Items stored from a collection

== == ==

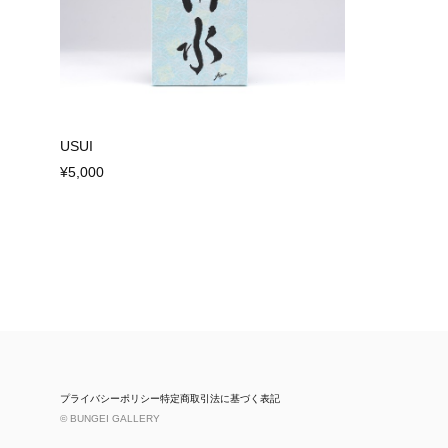
USUI
¥5,000
プライバシーポリシー
特定商取引法に基づく表記
© BUNGEI GALLERY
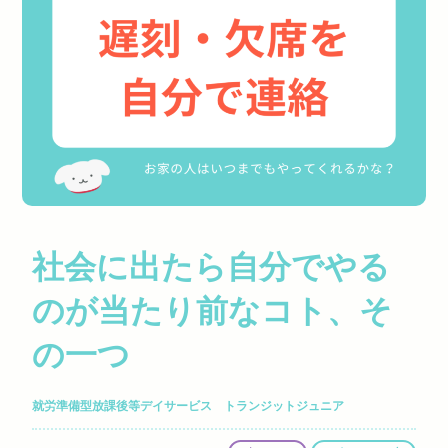
社会に出たら自分でやる
のが当たり前なコト、そ
の一つ
就労準備型放課後等デイサービス トランジットジュニア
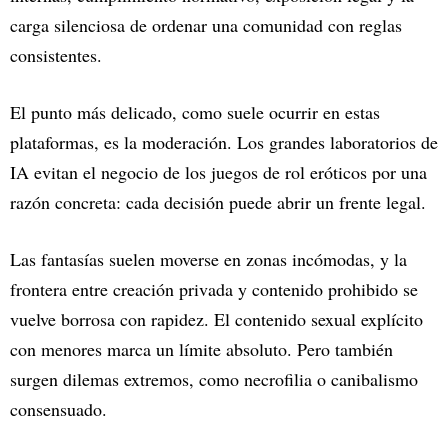
carga silenciosa de ordenar una comunidad con reglas
consistentes.
El punto más delicado, como suele ocurrir en estas
plataformas, es la moderación. Los grandes laboratorios de
IA evitan el negocio de los juegos de rol eróticos por una
razón concreta: cada decisión puede abrir un frente legal.
Las fantasías suelen moverse en zonas incómodas, y la
frontera entre creación privada y contenido prohibido se
vuelve borrosa con rapidez. El contenido sexual explícito
con menores marca un límite absoluto. Pero también
surgen dilemas extremos, como necrofilia o canibalismo
consensuado.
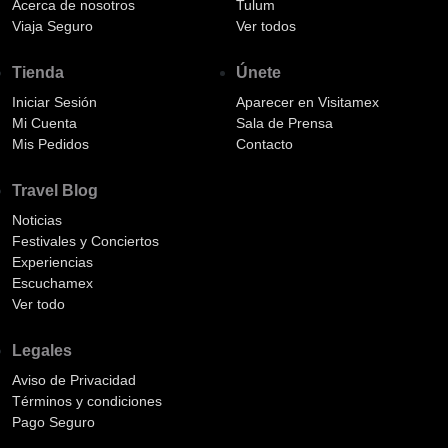
Acerca de nosotros
Tulum
Viaja Seguro
Ver todos
Tienda
Únete
Iniciar Sesión
Aparecer en Visitamex
Mi Cuenta
Sala de Prensa
Mis Pedidos
Contacto
Travel Blog
Noticias
Festivales y Conciertos
Experiencias
Escuchamex
Ver todo
Legales
Aviso de Privacidad
Términos y condiciones
Pago Seguro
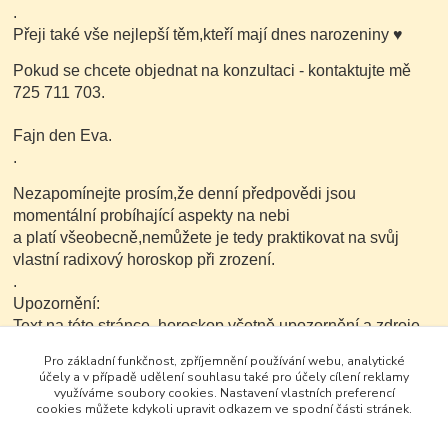
.
Přeji také vše nejlepší těm,kteří mají dnes narozeniny
♥
Pokud se chcete objednat na konzultaci - kontaktujte mě
725 711 703.
Fajn den Eva.
.
Nezapomínejte prosím,že denní předpovědi jsou
momentální probíhající aspekty na nebi
a platí všeobecně,nemůžete je tedy praktikovat na svůj
vlastní radixový horoskop při zrození.
.
Upozornění:
Text na této stránce ,horoskop včetně upozornění a zdroje
je možné v nezkrácené a neupravené podobě dále
Pro základní funkčnost, zpříjemnění používání webu, analytické
kopírovat nekomerčním
účely a v případě udělení souhlasu také pro účely cílení reklamy
způsobem..
využíváme soubory cookies. Nastavení vlastních preferencí
cookies můžete kdykoli upravit odkazem ve spodní části stránek.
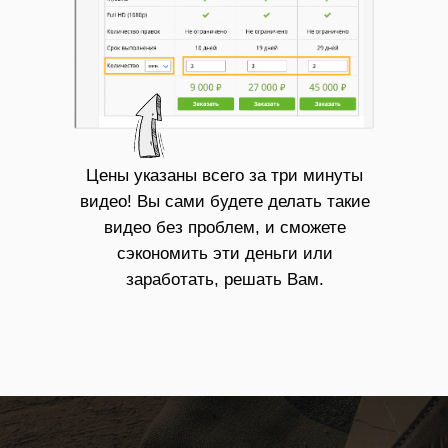
Цены указаны всего за три минуты
видео! Вы сами будете делать такие
видео без проблем, и сможете
сэкономить эти деньги или
заработать, решать Вам.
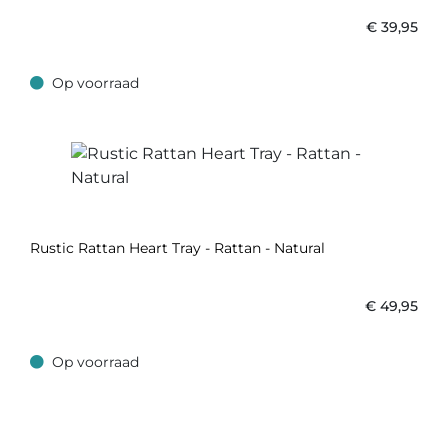
€
39,95
Op voorraad
Op voorraad
Rustic Rattan Heart Tray - Rattan - Natural
€
49,95
Op voorraad
Op voorraad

== == ==

Reproduce the lines from the start of the data through the line containing "就労準備型放課後等デイサービス トランジットジュニア", including both ends. Leave the pictures out of your answer.

ANSWER SPACE:
USUI
¥5,000
プライバシーポリシー
特定商取引法に基づく表記
© BUNGEI GALLERY
社会に出たら自分でやる
のが当たり前なコト、そ
の一つ
就労準備型放課後等デイサービス トランジットジュニア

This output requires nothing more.